TEXTO DE REFERENCIA.
---

En momentos de crisis, como los que estamos atravesando, la población duda con razones sobradas de la eficacia de un sistema de partidos que conduce a la alternancia y que tiende a alejar a los grupos de opinión minoritarios. Entre nosotros, el hombre de la calle, la clase trabajadora (incluidos los casi cinco millones de parados) y la clase media están sufriendo los ajustes y recortes y advierten su problemático futuro. Los partidos tradicionales son puestos en la picota a medida que van desvelándose las corrupciones que se asumieron, casi con naturalidad, en los años posteriores a la Transición. El PSOE se ha visto obligado a renovarse y a redefinir su situación en un panorama que se torna más y más complejo. El partido hermano en Cataluña, el PSC, se halla en una situación incómoda frente a la avalancha independentista. Ambos, sin embargo, no van a renunciar a su naturaleza centrista, el otro plato de la balanza que ocupa, sin excesivas disidencias, el PP. Pero el carácter transformador, más o menos radical, le ha sido arrebatado a la socialdemocracia por fuerzas que emergen de las bases sociales y que arrastran a votantes, especialmente del PSOE, aunque también de IU, que ya es observada como parte de la «casta» gobernante por Pablo Iglesias, el líder de Podemos. Los programas socialdemócratas han ido perdiendo signos de identidad. El ejemplo de Francia es esclarecedor. Hollande llegó al poder con el propósito de mantener los privilegios de la sociedad francesa y, mirando hacia el sur, intentar modificar los criterios de recortes de la llamada sociedad del bienestar que imponían Alemania.Pero se ha visto obligado a modificar sus deseos mientras crecía la extrema derecha de Marine Le Pen, que tiene por vez primera esperanzas de gobierno.

---

DATOS PROPORCIONADOS.
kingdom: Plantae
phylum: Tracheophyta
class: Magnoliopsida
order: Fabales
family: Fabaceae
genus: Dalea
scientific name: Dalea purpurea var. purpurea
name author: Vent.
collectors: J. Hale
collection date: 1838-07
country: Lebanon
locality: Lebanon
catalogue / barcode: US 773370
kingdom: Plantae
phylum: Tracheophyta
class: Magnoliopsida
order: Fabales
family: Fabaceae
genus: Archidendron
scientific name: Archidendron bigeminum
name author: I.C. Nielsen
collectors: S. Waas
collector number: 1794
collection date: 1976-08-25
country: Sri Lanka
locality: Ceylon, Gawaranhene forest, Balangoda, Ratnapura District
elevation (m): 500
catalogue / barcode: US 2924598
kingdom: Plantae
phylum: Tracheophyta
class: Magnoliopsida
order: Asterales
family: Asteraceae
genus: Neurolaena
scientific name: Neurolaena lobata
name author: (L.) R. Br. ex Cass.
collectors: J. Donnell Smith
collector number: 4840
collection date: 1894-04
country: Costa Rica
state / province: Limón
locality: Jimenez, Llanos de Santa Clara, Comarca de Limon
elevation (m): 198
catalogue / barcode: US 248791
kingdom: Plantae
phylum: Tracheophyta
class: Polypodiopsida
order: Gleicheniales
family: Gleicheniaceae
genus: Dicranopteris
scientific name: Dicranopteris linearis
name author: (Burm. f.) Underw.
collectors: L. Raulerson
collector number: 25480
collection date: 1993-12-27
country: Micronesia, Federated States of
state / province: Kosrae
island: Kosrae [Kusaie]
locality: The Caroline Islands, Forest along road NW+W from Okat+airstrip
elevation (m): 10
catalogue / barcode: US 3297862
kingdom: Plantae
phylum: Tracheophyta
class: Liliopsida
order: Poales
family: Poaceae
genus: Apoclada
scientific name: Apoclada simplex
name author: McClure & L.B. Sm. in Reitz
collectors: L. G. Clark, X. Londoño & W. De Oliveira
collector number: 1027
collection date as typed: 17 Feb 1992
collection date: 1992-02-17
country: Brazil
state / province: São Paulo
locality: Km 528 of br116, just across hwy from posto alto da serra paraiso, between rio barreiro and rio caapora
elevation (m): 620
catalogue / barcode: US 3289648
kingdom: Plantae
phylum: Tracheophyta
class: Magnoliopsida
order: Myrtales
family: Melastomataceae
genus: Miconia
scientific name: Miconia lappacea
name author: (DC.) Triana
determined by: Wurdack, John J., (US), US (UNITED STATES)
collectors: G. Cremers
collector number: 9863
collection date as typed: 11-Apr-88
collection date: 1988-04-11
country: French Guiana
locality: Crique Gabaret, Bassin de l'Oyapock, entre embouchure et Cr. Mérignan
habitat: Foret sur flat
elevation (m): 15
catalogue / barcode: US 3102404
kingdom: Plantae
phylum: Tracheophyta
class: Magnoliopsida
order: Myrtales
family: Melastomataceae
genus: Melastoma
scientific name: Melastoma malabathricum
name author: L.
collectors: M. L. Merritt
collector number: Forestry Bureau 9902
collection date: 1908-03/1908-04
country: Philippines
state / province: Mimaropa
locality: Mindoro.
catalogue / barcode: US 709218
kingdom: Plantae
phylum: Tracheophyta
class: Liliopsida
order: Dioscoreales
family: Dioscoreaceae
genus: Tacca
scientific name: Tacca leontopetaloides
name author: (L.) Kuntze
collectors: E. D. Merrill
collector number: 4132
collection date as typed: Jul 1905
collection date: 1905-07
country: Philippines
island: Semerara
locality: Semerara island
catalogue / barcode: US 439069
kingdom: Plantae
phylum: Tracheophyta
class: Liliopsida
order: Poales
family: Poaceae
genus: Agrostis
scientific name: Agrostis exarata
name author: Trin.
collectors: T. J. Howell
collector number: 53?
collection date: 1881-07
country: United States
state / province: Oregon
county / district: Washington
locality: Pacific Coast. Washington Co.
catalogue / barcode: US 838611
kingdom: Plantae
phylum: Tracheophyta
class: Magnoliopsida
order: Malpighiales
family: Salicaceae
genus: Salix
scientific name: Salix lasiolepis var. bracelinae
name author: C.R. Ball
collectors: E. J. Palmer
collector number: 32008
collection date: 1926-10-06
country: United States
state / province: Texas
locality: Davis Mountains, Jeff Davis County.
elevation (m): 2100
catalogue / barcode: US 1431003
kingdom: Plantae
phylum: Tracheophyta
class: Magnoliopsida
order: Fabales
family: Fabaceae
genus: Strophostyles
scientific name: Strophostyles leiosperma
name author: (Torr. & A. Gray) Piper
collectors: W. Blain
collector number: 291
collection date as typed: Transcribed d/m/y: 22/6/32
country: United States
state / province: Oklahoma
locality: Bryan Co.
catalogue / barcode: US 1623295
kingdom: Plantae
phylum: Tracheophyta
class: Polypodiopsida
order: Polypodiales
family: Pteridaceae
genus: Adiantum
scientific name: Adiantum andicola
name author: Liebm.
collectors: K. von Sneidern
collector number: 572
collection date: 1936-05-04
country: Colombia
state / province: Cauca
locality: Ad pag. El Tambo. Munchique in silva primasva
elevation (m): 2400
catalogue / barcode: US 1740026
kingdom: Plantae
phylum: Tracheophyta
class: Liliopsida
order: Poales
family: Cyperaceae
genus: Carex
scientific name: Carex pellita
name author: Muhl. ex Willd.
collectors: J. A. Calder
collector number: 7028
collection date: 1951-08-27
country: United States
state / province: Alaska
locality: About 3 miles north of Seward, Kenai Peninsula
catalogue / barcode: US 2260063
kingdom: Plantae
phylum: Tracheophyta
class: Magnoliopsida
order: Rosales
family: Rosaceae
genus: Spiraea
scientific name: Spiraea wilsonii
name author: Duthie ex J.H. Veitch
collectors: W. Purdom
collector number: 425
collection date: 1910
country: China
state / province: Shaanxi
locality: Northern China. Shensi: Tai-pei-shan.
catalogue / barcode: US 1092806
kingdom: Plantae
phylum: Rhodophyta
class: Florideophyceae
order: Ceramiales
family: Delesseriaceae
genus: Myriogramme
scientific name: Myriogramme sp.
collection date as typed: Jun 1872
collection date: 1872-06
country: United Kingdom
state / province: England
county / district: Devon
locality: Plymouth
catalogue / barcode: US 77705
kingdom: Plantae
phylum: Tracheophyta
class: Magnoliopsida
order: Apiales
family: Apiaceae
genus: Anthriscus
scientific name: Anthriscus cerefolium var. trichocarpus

---

TAREA A REALIZAR.
Según el texto de referencia, ¿quién considera a IU parte de la «casta» gobernante? Los datos constituyen un material independiente del texto de referencia.

RESPUESTA.
Pablo Iglesias, el líder de Podemos.